Segment Open

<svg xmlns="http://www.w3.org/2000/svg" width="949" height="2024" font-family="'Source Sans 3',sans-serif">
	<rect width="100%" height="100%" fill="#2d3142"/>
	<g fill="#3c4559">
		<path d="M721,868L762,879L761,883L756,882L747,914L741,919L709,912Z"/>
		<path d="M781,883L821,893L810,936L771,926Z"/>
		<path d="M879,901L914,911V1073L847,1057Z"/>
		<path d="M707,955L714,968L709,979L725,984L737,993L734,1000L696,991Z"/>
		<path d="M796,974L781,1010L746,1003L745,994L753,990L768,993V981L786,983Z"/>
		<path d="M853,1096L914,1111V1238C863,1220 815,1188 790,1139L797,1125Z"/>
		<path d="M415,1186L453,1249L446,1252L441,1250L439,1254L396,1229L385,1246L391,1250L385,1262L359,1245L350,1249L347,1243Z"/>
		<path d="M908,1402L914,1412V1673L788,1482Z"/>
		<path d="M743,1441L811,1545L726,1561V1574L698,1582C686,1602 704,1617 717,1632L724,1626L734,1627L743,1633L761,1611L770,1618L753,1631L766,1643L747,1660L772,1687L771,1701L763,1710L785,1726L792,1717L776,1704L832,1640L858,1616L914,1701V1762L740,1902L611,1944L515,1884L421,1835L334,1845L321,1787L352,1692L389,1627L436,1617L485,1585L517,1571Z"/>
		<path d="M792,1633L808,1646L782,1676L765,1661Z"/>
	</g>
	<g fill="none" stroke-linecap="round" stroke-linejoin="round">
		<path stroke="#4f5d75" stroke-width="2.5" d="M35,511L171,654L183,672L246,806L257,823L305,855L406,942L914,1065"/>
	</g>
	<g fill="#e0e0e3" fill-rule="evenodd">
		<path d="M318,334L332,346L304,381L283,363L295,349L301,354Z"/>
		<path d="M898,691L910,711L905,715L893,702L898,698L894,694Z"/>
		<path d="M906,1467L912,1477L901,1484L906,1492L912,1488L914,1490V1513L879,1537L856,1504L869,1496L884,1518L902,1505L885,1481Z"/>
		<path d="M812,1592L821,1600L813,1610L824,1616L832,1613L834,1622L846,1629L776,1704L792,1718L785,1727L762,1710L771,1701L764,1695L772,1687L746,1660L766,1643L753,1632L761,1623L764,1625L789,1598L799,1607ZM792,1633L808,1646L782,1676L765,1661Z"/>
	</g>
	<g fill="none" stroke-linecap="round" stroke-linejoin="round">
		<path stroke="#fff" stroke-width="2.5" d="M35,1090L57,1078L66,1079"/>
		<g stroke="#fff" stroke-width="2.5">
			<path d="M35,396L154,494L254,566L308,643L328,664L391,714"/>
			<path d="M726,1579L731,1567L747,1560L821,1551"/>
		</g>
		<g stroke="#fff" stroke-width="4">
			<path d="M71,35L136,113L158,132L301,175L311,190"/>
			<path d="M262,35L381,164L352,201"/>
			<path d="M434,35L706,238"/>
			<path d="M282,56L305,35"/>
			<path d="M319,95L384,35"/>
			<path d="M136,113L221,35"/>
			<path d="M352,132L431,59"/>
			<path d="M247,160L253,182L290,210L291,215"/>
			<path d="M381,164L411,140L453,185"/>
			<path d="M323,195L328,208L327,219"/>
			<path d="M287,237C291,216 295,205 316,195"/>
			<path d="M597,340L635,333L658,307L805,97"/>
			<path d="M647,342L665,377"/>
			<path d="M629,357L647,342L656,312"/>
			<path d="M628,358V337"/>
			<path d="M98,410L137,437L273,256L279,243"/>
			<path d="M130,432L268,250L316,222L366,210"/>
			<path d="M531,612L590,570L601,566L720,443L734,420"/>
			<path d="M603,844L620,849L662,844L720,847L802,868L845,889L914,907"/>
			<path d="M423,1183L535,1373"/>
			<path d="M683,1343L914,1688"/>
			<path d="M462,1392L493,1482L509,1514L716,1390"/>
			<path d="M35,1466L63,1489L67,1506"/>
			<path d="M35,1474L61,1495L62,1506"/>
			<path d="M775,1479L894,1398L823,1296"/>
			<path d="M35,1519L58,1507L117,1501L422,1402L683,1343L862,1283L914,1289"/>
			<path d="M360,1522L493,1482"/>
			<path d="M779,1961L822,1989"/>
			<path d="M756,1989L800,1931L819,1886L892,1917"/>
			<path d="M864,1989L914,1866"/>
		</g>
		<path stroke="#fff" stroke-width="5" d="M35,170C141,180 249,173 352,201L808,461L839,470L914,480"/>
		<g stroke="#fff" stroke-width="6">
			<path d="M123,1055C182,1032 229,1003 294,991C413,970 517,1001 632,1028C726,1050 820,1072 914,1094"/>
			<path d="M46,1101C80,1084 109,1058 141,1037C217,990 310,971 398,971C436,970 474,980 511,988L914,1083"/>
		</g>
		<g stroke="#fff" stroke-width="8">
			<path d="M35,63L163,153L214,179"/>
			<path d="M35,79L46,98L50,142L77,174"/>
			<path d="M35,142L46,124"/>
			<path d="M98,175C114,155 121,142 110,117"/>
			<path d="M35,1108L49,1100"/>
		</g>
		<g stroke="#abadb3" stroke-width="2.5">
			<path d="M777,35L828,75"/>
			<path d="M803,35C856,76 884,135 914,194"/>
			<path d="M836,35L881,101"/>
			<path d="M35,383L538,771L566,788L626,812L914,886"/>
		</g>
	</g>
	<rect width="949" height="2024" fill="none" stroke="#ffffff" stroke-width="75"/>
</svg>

Segment Closed

### Work to complete:
Transcribe the whole listing above exactly, leaving nothing out.

### Answer for the task:
<svg xmlns="http://www.w3.org/2000/svg" width="949" height="2024" font-family="'Source Sans 3',sans-serif">
	<rect width="100%" height="100%" fill="#2d3142"/>
	<g fill="#3c4559">
		<path d="M721,868L762,879L761,883L756,882L747,914L741,919L709,912Z"/>
		<path d="M781,883L821,893L810,936L771,926Z"/>
		<path d="M879,901L914,911V1073L847,1057Z"/>
		<path d="M707,955L714,968L709,979L725,984L737,993L734,1000L696,991Z"/>
		<path d="M796,974L781,1010L746,1003L745,994L753,990L768,993V981L786,983Z"/>
		<path d="M853,1096L914,1111V1238C863,1220 815,1188 790,1139L797,1125Z"/>
		<path d="M415,1186L453,1249L446,1252L441,1250L439,1254L396,1229L385,1246L391,1250L385,1262L359,1245L350,1249L347,1243Z"/>
		<path d="M908,1402L914,1412V1673L788,1482Z"/>
		<path d="M743,1441L811,1545L726,1561V1574L698,1582C686,1602 704,1617 717,1632L724,1626L734,1627L743,1633L761,1611L770,1618L753,1631L766,1643L747,1660L772,1687L771,1701L763,1710L785,1726L792,1717L776,1704L832,1640L858,1616L914,1701V1762L740,1902L611,1944L515,1884L421,1835L334,1845L321,1787L352,1692L389,1627L436,1617L485,1585L517,1571Z"/>
		<path d="M792,1633L808,1646L782,1676L765,1661Z"/>
	</g>
	<g fill="none" stroke-linecap="round" stroke-linejoin="round">
		<path stroke="#4f5d75" stroke-width="2.5" d="M35,511L171,654L183,672L246,806L257,823L305,855L406,942L914,1065"/>
	</g>
	<g fill="#e0e0e3" fill-rule="evenodd">
		<path d="M318,334L332,346L304,381L283,363L295,349L301,354Z"/>
		<path d="M898,691L910,711L905,715L893,702L898,698L894,694Z"/>
		<path d="M906,1467L912,1477L901,1484L906,1492L912,1488L914,1490V1513L879,1537L856,1504L869,1496L884,1518L902,1505L885,1481Z"/>
		<path d="M812,1592L821,1600L813,1610L824,1616L832,1613L834,1622L846,1629L776,1704L792,1718L785,1727L762,1710L771,1701L764,1695L772,1687L746,1660L766,1643L753,1632L761,1623L764,1625L789,1598L799,1607ZM792,1633L808,1646L782,1676L765,1661Z"/>
	</g>
	<g fill="none" stroke-linecap="round" stroke-linejoin="round">
		<path stroke="#fff" stroke-width="2.5" d="M35,1090L57,1078L66,1079"/>
		<g stroke="#fff" stroke-width="2.5">
			<path d="M35,396L154,494L254,566L308,643L328,664L391,714"/>
			<path d="M726,1579L731,1567L747,1560L821,1551"/>
		</g>
		<g stroke="#fff" stroke-width="4">
			<path d="M71,35L136,113L158,132L301,175L311,190"/>
			<path d="M262,35L381,164L352,201"/>
			<path d="M434,35L706,238"/>
			<path d="M282,56L305,35"/>
			<path d="M319,95L384,35"/>
			<path d="M136,113L221,35"/>
			<path d="M352,132L431,59"/>
			<path d="M247,160L253,182L290,210L291,215"/>
			<path d="M381,164L411,140L453,185"/>
			<path d="M323,195L328,208L327,219"/>
			<path d="M287,237C291,216 295,205 316,195"/>
			<path d="M597,340L635,333L658,307L805,97"/>
			<path d="M647,342L665,377"/>
			<path d="M629,357L647,342L656,312"/>
			<path d="M628,358V337"/>
			<path d="M98,410L137,437L273,256L279,243"/>
			<path d="M130,432L268,250L316,222L366,210"/>
			<path d="M531,612L590,570L601,566L720,443L734,420"/>
			<path d="M603,844L620,849L662,844L720,847L802,868L845,889L914,907"/>
			<path d="M423,1183L535,1373"/>
			<path d="M683,1343L914,1688"/>
			<path d="M462,1392L493,1482L509,1514L716,1390"/>
			<path d="M35,1466L63,1489L67,1506"/>
			<path d="M35,1474L61,1495L62,1506"/>
			<path d="M775,1479L894,1398L823,1296"/>
			<path d="M35,1519L58,1507L117,1501L422,1402L683,1343L862,1283L914,1289"/>
			<path d="M360,1522L493,1482"/>
			<path d="M779,1961L822,1989"/>
			<path d="M756,1989L800,1931L819,1886L892,1917"/>
			<path d="M864,1989L914,1866"/>
		</g>
		<path stroke="#fff" stroke-width="5" d="M35,170C141,180 249,173 352,201L808,461L839,470L914,480"/>
		<g stroke="#fff" stroke-width="6">
			<path d="M123,1055C182,1032 229,1003 294,991C413,970 517,1001 632,1028C726,1050 820,1072 914,1094"/>
			<path d="M46,1101C80,1084 109,1058 141,1037C217,990 310,971 398,971C436,970 474,980 511,988L914,1083"/>
		</g>
		<g stroke="#fff" stroke-width="8">
			<path d="M35,63L163,153L214,179"/>
			<path d="M35,79L46,98L50,142L77,174"/>
			<path d="M35,142L46,124"/>
			<path d="M98,175C114,155 121,142 110,117"/>
			<path d="M35,1108L49,1100"/>
		</g>
		<g stroke="#abadb3" stroke-width="2.5">
			<path d="M777,35L828,75"/>
			<path d="M803,35C856,76 884,135 914,194"/>
			<path d="M836,35L881,101"/>
			<path d="M35,383L538,771L566,788L626,812L914,886"/>
		</g>
	</g>
	<rect width="949" height="2024" fill="none" stroke="#ffffff" stroke-width="75"/>
</svg>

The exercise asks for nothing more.